Kemasyhuran Nasir Ad-din Thusi di bidang
astronomi terutama terletak pada penelitian- penelitian astronominya yang
dilakukan observatorium Maragha. Observatorium yang selesai didirikan pada
tahun 1259 M ini peninggalannya masih ada sampai sekarang. Observatorium ini
dilengkapi dengan instrument-instrumen terbaik yang bisa didapat, termasuk satu
peta bola langit yang terdiri dari cincin-cincin, kuadran dinding, dan
cincin-cincin penghentian matahari yang mungkin di bawa dari Baghdad dan Almut.
Juga disediakan sebuah perpustakaan yang memiliki 400.000 buku.

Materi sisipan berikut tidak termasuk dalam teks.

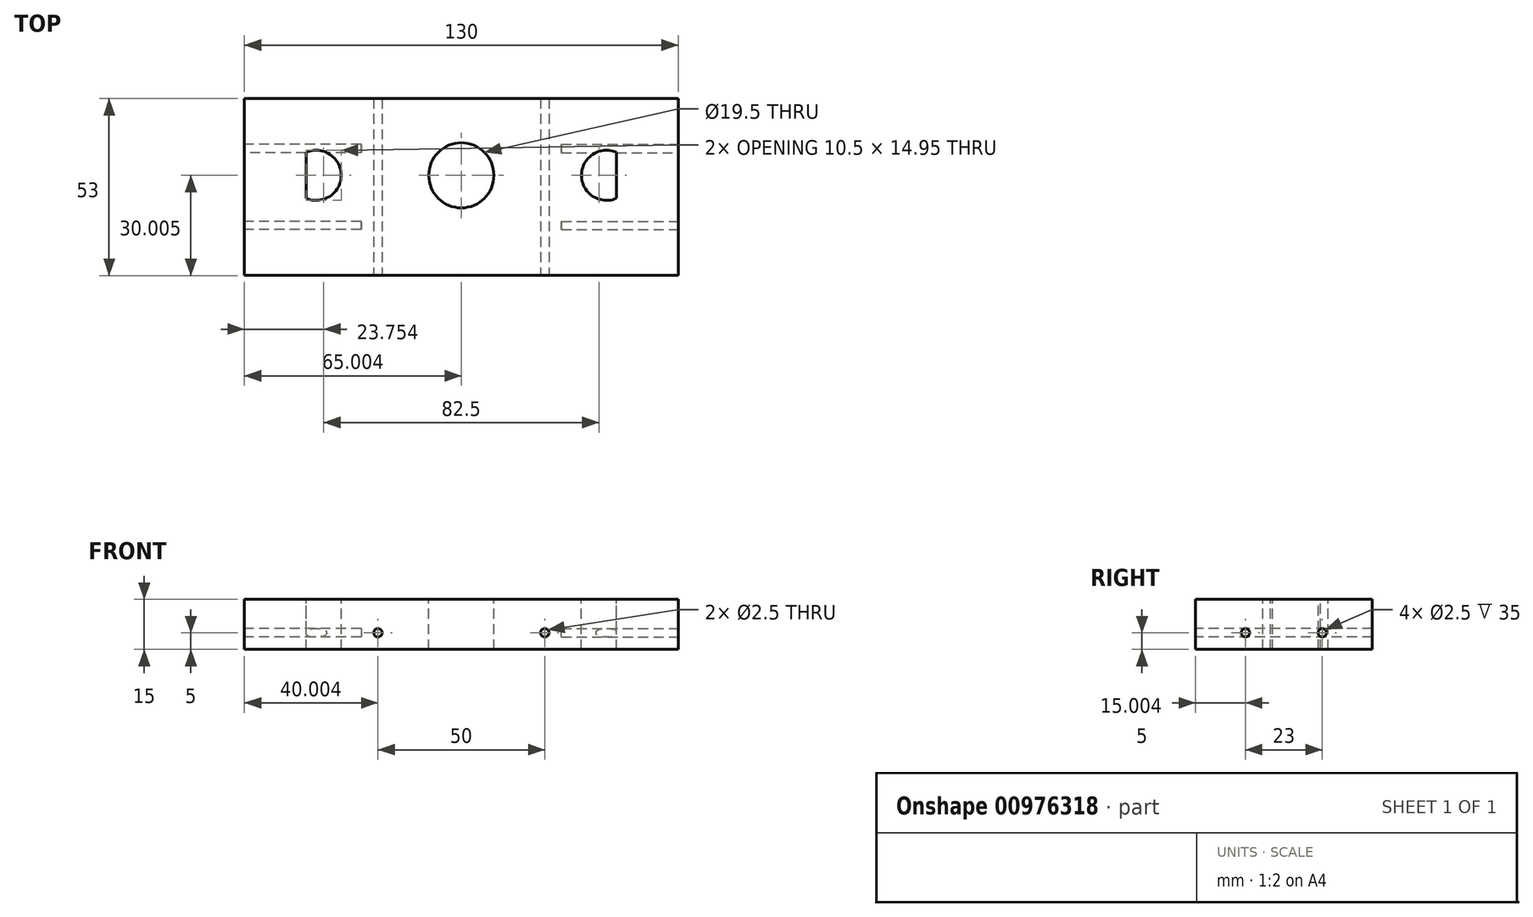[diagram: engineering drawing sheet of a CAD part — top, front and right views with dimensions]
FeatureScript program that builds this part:
annotation { "Feature Type Name" : "Feature", "Feature Type Description" : "" }
export const myFeature = defineFeature(function(context is Context, id is Id, definition is map)
    precondition{}
    {
        {
            var Q0;
            Q0=qCreatedBy(makeId("Top.planeOp"),FACE);
            var sketch = newSketch(context, id + "F0", { "sketchPlane" : qUnion([Q0])});
            skLineSegment(sketch, "E0.bottom", {"start": v(-44.98, 28.62) * mm, "end": v(85.02, 28.62) * mm});
            skLineSegment(sketch, "E0.top", {"start": v(-44.98, -24.38) * mm, "end": v(85.02, -24.38) * mm});
            skLineSegment(sketch, "E0.left", {"start": v(-44.98, 28.62) * mm, "end": v(-44.98, -24.38) * mm});
            skLineSegment(sketch, "E0.right", {"start": v(85.02, 28.62) * mm, "end": v(85.02, -24.38) * mm});
            skSolve(sketch);
        }
        {
            var Q0;
            Q0=makeQuery(id+"F0.imprint","IMPRINT",FACE,{"disambiguationData":[TD([[makeQuery(id+"F0.imprint","IMPRINT",EDGE,{"derivedFrom":sQuery(id+"F0.wireOp",EDGE,"E0.bottom")}),-1.0]])]});
            extrude(context, id + "F1", {"entities" : qUnion([Q0]), "depth" : 15 * mm, "offsetDistance" : 25 * mm});
        }
        {
            var Q0;
            Q0=makeQuery(id+"F1.opExtrude","SWEPT_FACE",FACE,{"disambiguationData":[OSD([sQuery(id+"F0.wireOp",EDGE,"E0.right")])]});
            var sketch = newSketch(context, id + "F2", { "sketchPlane" : qUnion([Q0])});
            skCircle(sketch, "E1", {"center": v(-9.38, 5) * mm, "radius": 1.25 * mm});
            skCircle(sketch, "E2", {"center": v(13.62, 5) * mm, "radius": 1.25 * mm});
            skSolve(sketch);
        }
        {
            var Q0;
            Q0=makeQuery(id+"F1.opExtrude","SWEPT_FACE",FACE,{"disambiguationData":[OSD([sQuery(id+"F0.wireOp",EDGE,"E0.top")])]});
            var sketch = newSketch(context, id + "F3", { "sketchPlane" : qUnion([Q0])});
            skCircle(sketch, "E3", {"center": v(-4.98, 5) * mm, "radius": 1.25 * mm});
            skCircle(sketch, "E4", {"center": v(45.02, 5) * mm, "radius": 1.25 * mm});
            skSolve(sketch);
        }
        {
            var Q0;
            Q0=makeQuery(id+"F1.opExtrude","SWEPT_FACE",FACE,{"disambiguationData":[OSD([sQuery(id+"F0.wireOp",EDGE,"E0.left")])]});
            var sketch = newSketch(context, id + "F4", { "sketchPlane" : qUnion([Q0])});
            skCircle(sketch, "E5", {"center": v(-13.62, 5) * mm, "radius": 1.25 * mm});
            skCircle(sketch, "E6", {"center": v(9.38, 5) * mm, "radius": 1.25 * mm});
            skSolve(sketch);
        }
        {
            var Q0;
            Q0=qSketchRegion(id+"F2",true);
            extrude(context, id + "F5", {"entities" : qUnion([Q0]), "operationType" : NewBodyOperationType.REMOVE, "oppositeDirection" : true, "depth" : 35 * mm, "offsetDistance" : 25 * mm});
        }
        {
            var Q0;
            Q0=qSketchRegion(id+"F3",true);
            extrude(context, id + "F6", {"entities" : qUnion([Q0]), "operationType" : NewBodyOperationType.REMOVE, "endBound" : BoundingType.UP_TO_NEXT, "oppositeDirection" : true, "depth" : 25 * mm, "offsetDistance" : 25 * mm});
        }
        {
            var Q0;
            Q0=qSketchRegion(id+"F4",true);
            extrude(context, id + "F7", {"entities" : qUnion([Q0]), "operationType" : NewBodyOperationType.REMOVE, "oppositeDirection" : true, "depth" : 35 * mm, "offsetDistance" : 25 * mm});
        }
        {
            var Q0;
            Q0=makeQuery(id+"F1.opExtrude","CAP_FACE",FACE,{"disambiguationData":[OSD([sQuery(id+"F0.wireOp",EDGE,"E0.bottom"),sQuery(id+"F0.wireOp",EDGE,"E0.top"),sQuery(id+"F0.wireOp",EDGE,"E0.left"),sQuery(id+"F0.wireOp",EDGE,"E0.right")])],"isStart":false});
            var sketch = newSketch(context, id + "F8", { "sketchPlane" : qUnion([Q0])});
            skCircle(sketch, "E7", {"center": v(-23.48, 5.62) * mm, "radius": 7.5 * mm});
            skCircle(sketch, "E8", {"center": v(63.52, 5.62) * mm, "radius": 7.5 * mm});
            skLineSegment(sketch, "E9", {"start": v(-26.48, 12.5) * mm, "end": v(-26.48, -1.25) * mm});
            skLineSegment(sketch, "E10", {"start": v(66.52, 12.5) * mm, "end": v(66.52, -1.25) * mm});
            skSolve(sketch);
        }
        {
            var Q0;
            {var subQ0=sQuery(id+"F8.wireOp",EDGE,"E10");Q0=makeQuery(id+"F8.imprint","IMPRINT",FACE,{"disambiguationData":[TD([[makeQuery(id+"F8.imprint","IMPRINT",EDGE,{"derivedFrom":subQ0}),-1.0]])]});}
            var Q1;
            {var subQ0=sQuery(id+"F8.wireOp",EDGE,"E9");Q1=makeQuery(id+"F8.imprint","IMPRINT",FACE,{"disambiguationData":[TD([[makeQuery(id+"F8.imprint","IMPRINT",EDGE,{"derivedFrom":subQ0}),1.0]])]});}
            extrude(context, id + "F9", {"entities" : qUnion([Q0, Q1]), "operationType" : NewBodyOperationType.REMOVE, "endBound" : BoundingType.UP_TO_NEXT, "oppositeDirection" : true, "depth" : 25 * mm, "offsetDistance" : 25 * mm});
        }
        {
            var Q0;
            Q0=makeQuery(id+"F1.opExtrude","CAP_FACE",FACE,{"disambiguationData":[OSD([sQuery(id+"F0.wireOp",EDGE,"E0.bottom"),sQuery(id+"F0.wireOp",EDGE,"E0.top"),sQuery(id+"F0.wireOp",EDGE,"E0.left"),sQuery(id+"F0.wireOp",EDGE,"E0.right")])],"isStart":false});
            var sketch = newSketch(context, id + "F10", { "sketchPlane" : qUnion([Q0])});
            skCircle(sketch, "E11", {"center": v(20.02, 5.62) * mm, "radius": 9.75 * mm});
            skSolve(sketch);
        }
        {
            var Q0;
            Q0=makeQuery(id+"F10.imprint","IMPRINT",FACE,{"disambiguationData":[TD([[makeQuery(id+"F10.imprint","IMPRINT",EDGE,{"derivedFrom":sQuery(id+"F10.wireOp",EDGE,"E11")}),1.0]])]});
            extrude(context, id + "F11", {"entities" : qUnion([Q0]), "operationType" : NewBodyOperationType.REMOVE, "endBound" : BoundingType.UP_TO_NEXT, "oppositeDirection" : true, "depth" : 25 * mm, "offsetDistance" : 25 * mm});
        }
    });
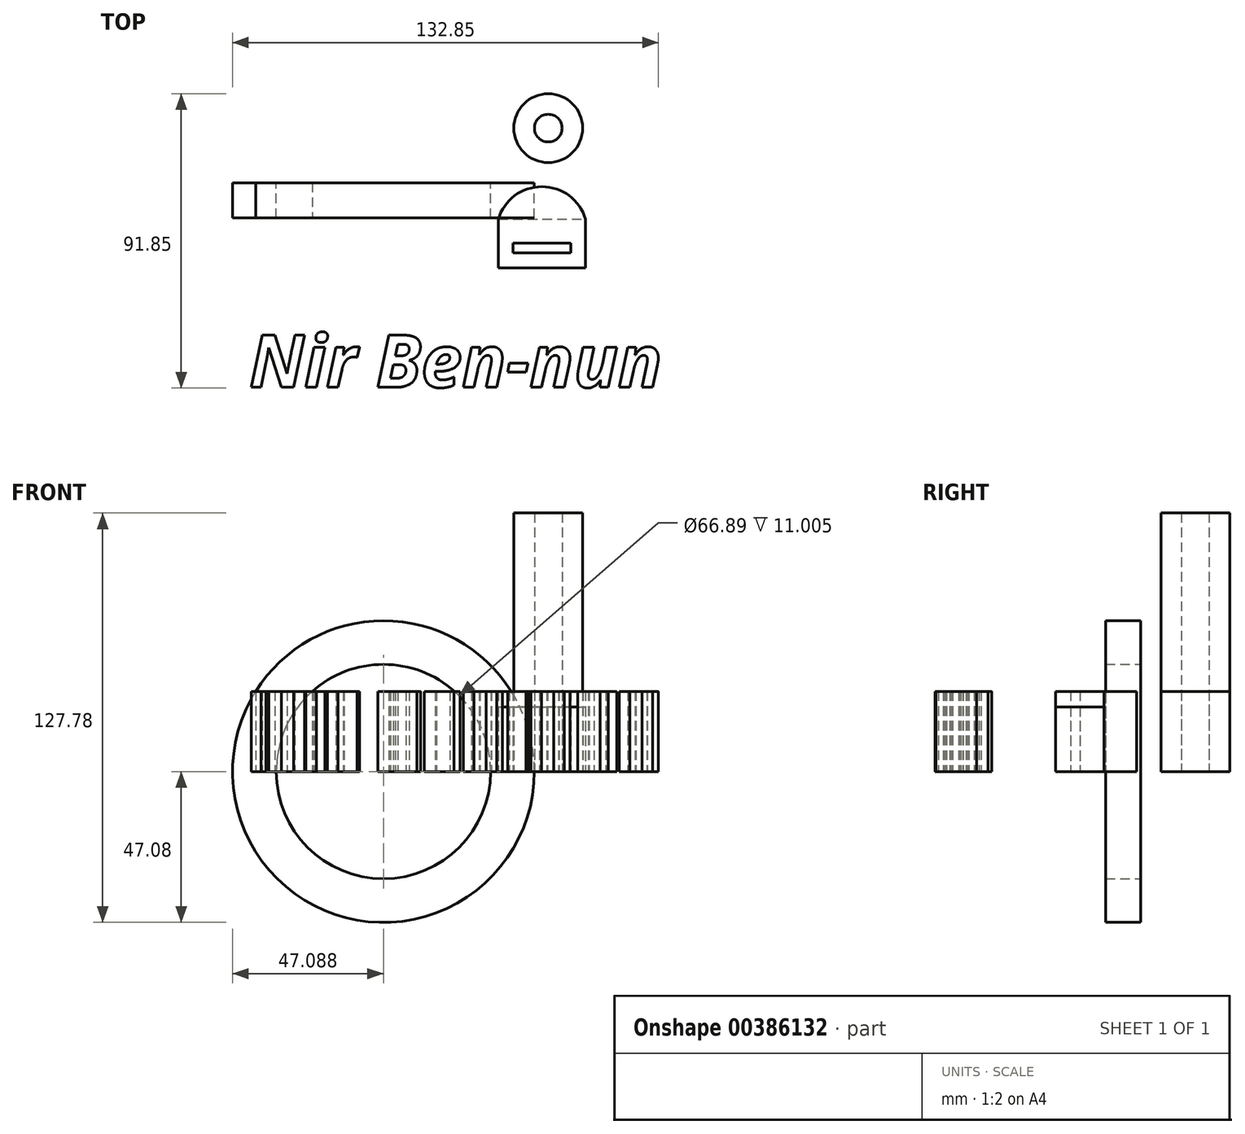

Nasir Ad-Din Thusi dianggap sebagai penemu
“Torquetum”, sebuah instrument yang terdiri dari dua lingkaran, yang memakai
tanda ukuran, dalam dua bidang tegak lurus, yang menjadi sangat populer di
Barat.
Nasir Ad-Din Thusi juga memainkan peranan yang tidak kecil dalam
bidang perkembangan ilmu trigonometri. Karya-karya di bidang ini menandai
puncak kemajuan ilmu trigonometri. Dialah yang mengarang Kitab Shakl Al-Qatta
(Risalah tentang Kuadrilateral), sebuah karya dengan keaslian luar biasa. Buku
yang menguraikan trigonometri bulatan ini sangat terkenal, dan mungkin
merupakan karya terbaik yang pernah ditulis sepanjang abad pertengahan.